В своей политической аллегории на события 1854 года Диккенс осуждает не столько неэффективность снабжения армии, а, скорее, общие правительственные операции, включая неспособность использовать человеческий опыт и инновационные идеи, которые могут принести пользу стране. В памфлете Диккенса страна принца Быка даже в мирное время страдает от бюрократизма (волокиты, канцелярщины) его феи-крестной: «Среди широких масс сообщества <…> был ряд очень находчивых людей, которые всегда были очень заняты тем или иным изобретением, призванным содействовать преуспеванию подданных принца Быка и укреплению его власти. Но всякий раз, когда они подавали свои модели на утверждение принцу, его крестная выступала вперед, налагала на них свою руку и говорила: “Волокита”».

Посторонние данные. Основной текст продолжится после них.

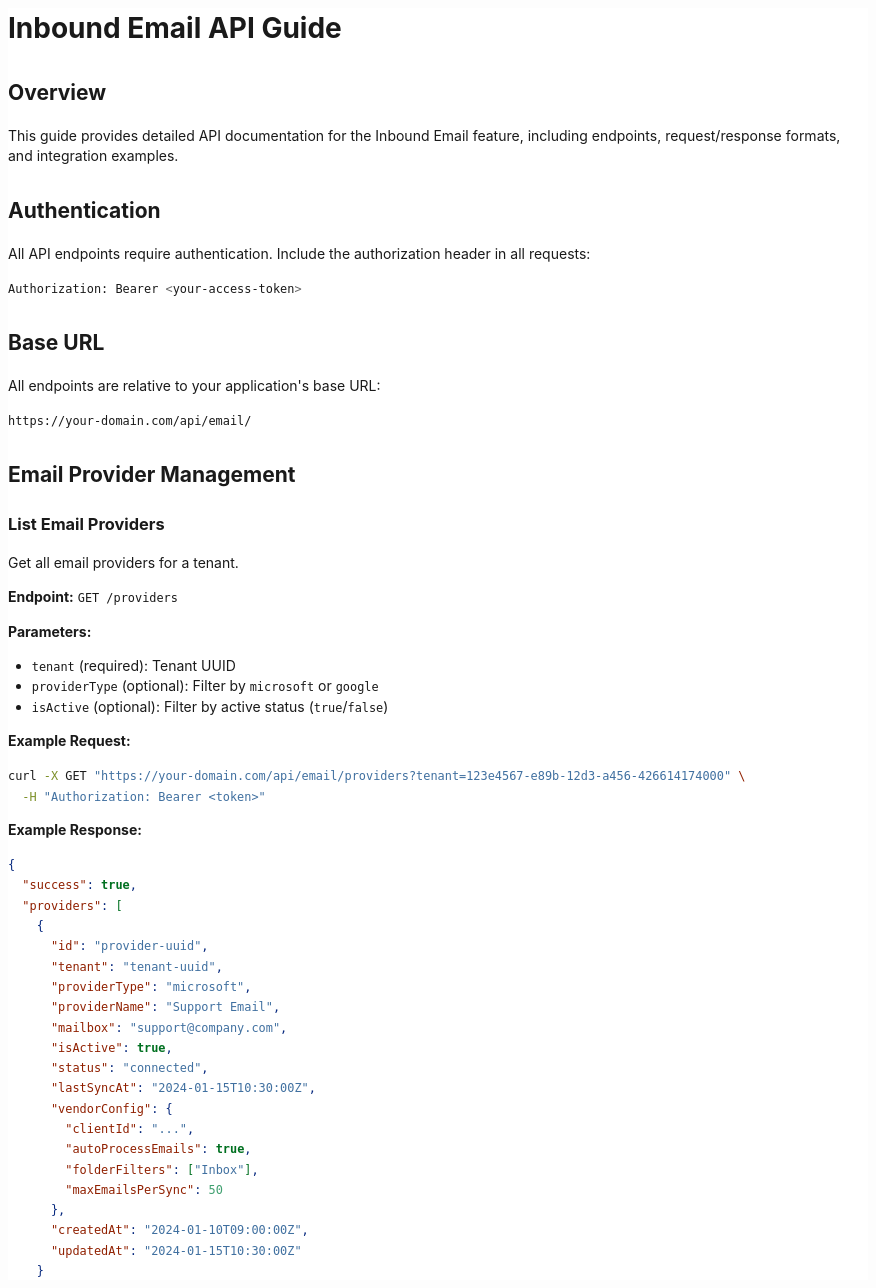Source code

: # Inbound Email API Guide

## Overview

This guide provides detailed API documentation for the Inbound Email feature, including endpoints, request/response formats, and integration examples.

## Authentication

All API endpoints require authentication. Include the authorization header in all requests:

```bash
Authorization: Bearer <your-access-token>
```

## Base URL

All endpoints are relative to your application's base URL:
```
https://your-domain.com/api/email/
```

## Email Provider Management

### List Email Providers

Get all email providers for a tenant.

**Endpoint:** `GET /providers`

**Parameters:**
- `tenant` (required): Tenant UUID
- `providerType` (optional): Filter by `microsoft` or `google`
- `isActive` (optional): Filter by active status (`true`/`false`)

**Example Request:**
```bash
curl -X GET "https://your-domain.com/api/email/providers?tenant=123e4567-e89b-12d3-a456-426614174000" \
  -H "Authorization: Bearer <token>"
```

**Example Response:**
```json
{
  "success": true,
  "providers": [
    {
      "id": "provider-uuid",
      "tenant": "tenant-uuid",
      "providerType": "microsoft",
      "providerName": "Support Email",
      "mailbox": "support@company.com",
      "isActive": true,
      "status": "connected",
      "lastSyncAt": "2024-01-15T10:30:00Z",
      "vendorConfig": {
        "clientId": "...",
        "autoProcessEmails": true,
        "folderFilters": ["Inbox"],
        "maxEmailsPerSync": 50
      },
      "createdAt": "2024-01-10T09:00:00Z",
      "updatedAt": "2024-01-15T10:30:00Z"
    }
```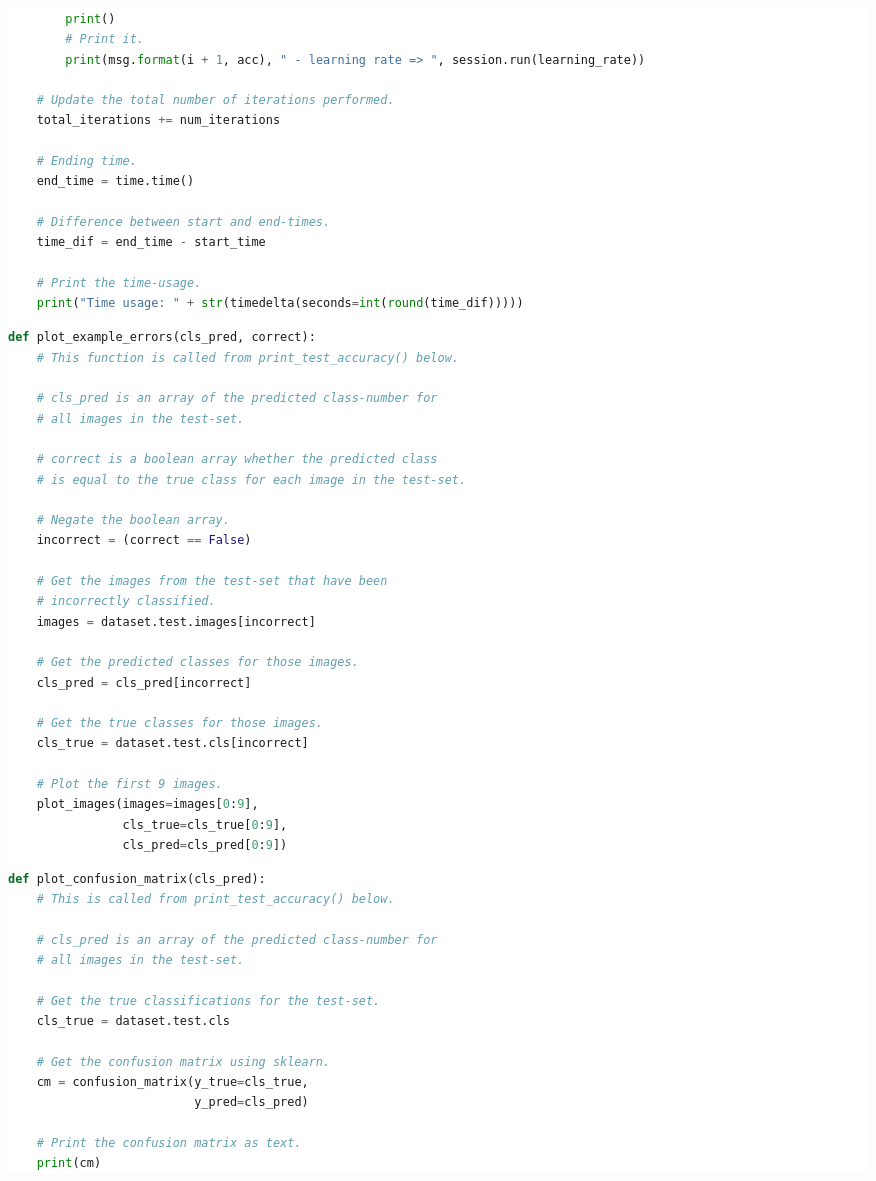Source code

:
 ```python
        print()
        # Print it.
        print(msg.format(i + 1, acc), " - learning rate => ", session.run(learning_rate))

    # Update the total number of iterations performed.
    total_iterations += num_iterations

    # Ending time.
    end_time = time.time()

    # Difference between start and end-times.
    time_dif = end_time - start_time

    # Print the time-usage.
    print("Time usage: " + str(timedelta(seconds=int(round(time_dif)))))
```


```python
def plot_example_errors(cls_pred, correct):
    # This function is called from print_test_accuracy() below.

    # cls_pred is an array of the predicted class-number for
    # all images in the test-set.

    # correct is a boolean array whether the predicted class
    # is equal to the true class for each image in the test-set.

    # Negate the boolean array.
    incorrect = (correct == False)
    
    # Get the images from the test-set that have been
    # incorrectly classified.
    images = dataset.test.images[incorrect]
    
    # Get the predicted classes for those images.
    cls_pred = cls_pred[incorrect]

    # Get the true classes for those images.
    cls_true = dataset.test.cls[incorrect]
    
    # Plot the first 9 images.
    plot_images(images=images[0:9],
                cls_true=cls_true[0:9],
                cls_pred=cls_pred[0:9])
```


```python
def plot_confusion_matrix(cls_pred):
    # This is called from print_test_accuracy() below.

    # cls_pred is an array of the predicted class-number for
    # all images in the test-set.

    # Get the true classifications for the test-set.
    cls_true = dataset.test.cls
    
    # Get the confusion matrix using sklearn.
    cm = confusion_matrix(y_true=cls_true,
                          y_pred=cls_pred)

    # Print the confusion matrix as text.
    print(cm)

```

К чести британской демократии критика правительства не препятствовала публикации и распространению новых романов Диккенса в период ведения Великобританией войны с Россией. Доставлялись они и в театр военных действий.

В декабре 1854 года Диккенс отослал на крымский фронт полное собрание своих сочинений. И в том же декабре капитан бригады стрелков Генри Клиффорд, прочитав в своей палатке под Севастополем последний роман Диккенса «Тяжелые времена», записал в дневнике: «Жаль, что Диккенс не может воспользоваться моей ручкой и бумагой и написать книгу “Тяжелые времена в Крыму”. Одно только то, что происходит перед моей маленькой палаткой, могло бы дать ему уйму материала». Сам капитан Клиффорд после войны опубликовал свой дневник, письма и зарисовки.

В известной степени следующий роман Диккенса «Крошка Доррит», вышедший в 1855 году, можно считать ответом на призыв капитана Клиффорда. Но только в известной степени, так как Диккенс никогда не был в Крыму и не мог прочувствовать и описать войну изнутри, как это сделал в «Севастопольских рассказах» Лев Толстой.